**TEXT PASSAGE**
────

The normal textconv procedure is to dump the binary file to
a tempfile (optionally using a working tree file if
available), then run the textconv helper to produce a
textual version on stdout. This is a very convenient
interface, as helpers don't need to be aware of git at all
and many standard commands can be used without wrappers.

Unfortunately, it can be slow for large binary files. We
spool the file to disk before invoking the textconv helper,
so the helper has no way to do any optimizations. For
example, the helper may need only part of the file (e.g.,
when showing metadata at the beginning of a media file), or
it may implement a caching scheme to avoid repeating
expensive conversions.

This patch introduces diff.*.fasttextconv, which invokes the
textconv helper with the sha1 of the blob to be converted.
The helper can then retrieve the file with git-cat-file if
necessary.

────

**MATERIAL SHOWN**
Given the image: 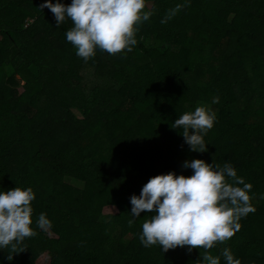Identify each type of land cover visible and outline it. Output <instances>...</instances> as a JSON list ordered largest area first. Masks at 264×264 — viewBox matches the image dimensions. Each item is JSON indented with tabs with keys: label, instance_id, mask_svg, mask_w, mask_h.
Segmentation results:
<instances>
[{
	"label": "trees",
	"instance_id": "1",
	"mask_svg": "<svg viewBox=\"0 0 264 264\" xmlns=\"http://www.w3.org/2000/svg\"><path fill=\"white\" fill-rule=\"evenodd\" d=\"M43 3L0 0V190H33L36 233L0 264H225V247L264 264V0H145L132 50L87 62L66 41L71 20L57 27ZM197 106L215 114L206 152L171 128ZM192 159L230 163L255 211L211 249L144 247L152 213L130 224V197L153 176H190Z\"/></svg>",
	"mask_w": 264,
	"mask_h": 264
},
{
	"label": "clouds",
	"instance_id": "2",
	"mask_svg": "<svg viewBox=\"0 0 264 264\" xmlns=\"http://www.w3.org/2000/svg\"><path fill=\"white\" fill-rule=\"evenodd\" d=\"M41 8L50 10L57 27L66 18L71 20L72 27L65 38L85 62L97 49L112 55L131 51L137 43L136 26L151 15L142 11L145 0H71L67 5L60 0H44ZM214 121L213 112L197 106L176 118L171 128L181 129L191 151L206 152L204 135ZM182 168L191 169L192 174L168 172L153 176L143 185L139 196L130 197V224L141 212L152 213L142 223L139 236L146 248L158 245L163 252L177 246H188L189 252L193 248L211 249L216 242L231 238L241 227L239 220L255 211L249 196L252 186L237 175L230 163L220 166L214 161L209 164L192 159L185 160ZM34 198L31 188L0 190V249H14L15 243L36 234L31 227L30 202ZM36 225L41 229L51 226L44 213L39 215ZM221 255L225 264H240L227 247ZM202 260L206 264H220V256L204 255Z\"/></svg>",
	"mask_w": 264,
	"mask_h": 264
},
{
	"label": "rangeland",
	"instance_id": "3",
	"mask_svg": "<svg viewBox=\"0 0 264 264\" xmlns=\"http://www.w3.org/2000/svg\"><path fill=\"white\" fill-rule=\"evenodd\" d=\"M84 78H85V74L84 75H82ZM86 81H84V83H85ZM22 85H23V83H22ZM107 157H108V155L106 156V159H107ZM105 160V159H104Z\"/></svg>",
	"mask_w": 264,
	"mask_h": 264
}]
</instances>
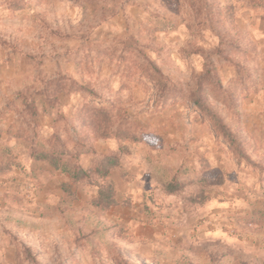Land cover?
<instances>
[{"label":"rangeland","instance_id":"1","mask_svg":"<svg viewBox=\"0 0 264 264\" xmlns=\"http://www.w3.org/2000/svg\"><path fill=\"white\" fill-rule=\"evenodd\" d=\"M101 106L139 139L98 138L81 114ZM54 134L97 184L120 162L123 205L64 193L31 158ZM0 264H264V1L0 0Z\"/></svg>","mask_w":264,"mask_h":264},{"label":"trees","instance_id":"2","mask_svg":"<svg viewBox=\"0 0 264 264\" xmlns=\"http://www.w3.org/2000/svg\"><path fill=\"white\" fill-rule=\"evenodd\" d=\"M252 1L261 2L264 0ZM21 8L22 6L17 5L15 10H20ZM66 87V83L61 80H55L51 83V88L54 91V98L51 101H44V111H47V105H51L52 103L59 101L60 94L66 93ZM194 102L202 111L204 116L212 121L216 133L223 136L230 143L231 147L235 149L236 153H241L236 138L229 131L220 116L213 112L205 101L199 99L196 95L194 96ZM52 107H55V105ZM31 109L33 114L38 113L35 106H31ZM85 109L86 110L82 111L81 114L82 120L85 124L87 122L92 124L98 138L105 140L115 138L117 140L132 141H137L139 139V136L130 132L124 124L116 127V120L112 110L104 106ZM89 153H92L91 148H84L79 152L74 153L62 142L58 134H54L51 138L38 141L37 145L32 149L31 158L35 161L46 162L56 171H59L69 177V181L62 185V189L68 197H76V193L73 191L75 185L88 182L89 184L96 185L98 187L97 197L92 201L94 207L97 209L106 211L110 208L123 205V203L118 200L114 182L109 180L111 171L120 167V162L112 157L105 156L95 168L96 176L103 181V184H97L91 180L88 171L73 160L82 154ZM184 185L185 183L174 179L167 184L166 190L169 193H174L183 188Z\"/></svg>","mask_w":264,"mask_h":264}]
</instances>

────

**WRITTEN TASKS**
a: Update the textconv passage between "Unfortunately, it can" and "to be converted.", inclusive, by changing "blob" to "object", and write out that stretch in full.
b: Put this sentence from the textconv passage into Spanish: "The helper can then retrieve the file with git-cat-file if necessary."
None of this work requires the entries.

**SOLUTION LIST**
a:
Unfortunately, it can be slow for large binary files. We
spool the file to disk before invoking the textconv helper,
so the helper has no way to do any optimizations. For
example, the helper may need only part of the file (e.g.,
when showing metadata at the beginning of a media file), or
it may implement a caching scheme to avoid repeating
expensive conversions.

This patch introduces diff.*.fasttextconv, which invokes the
textconv helper with the sha1 of the object to be converted.

b: Así, el programa auxiliar puede recuperar el archivo con git-cat-file si es necesario.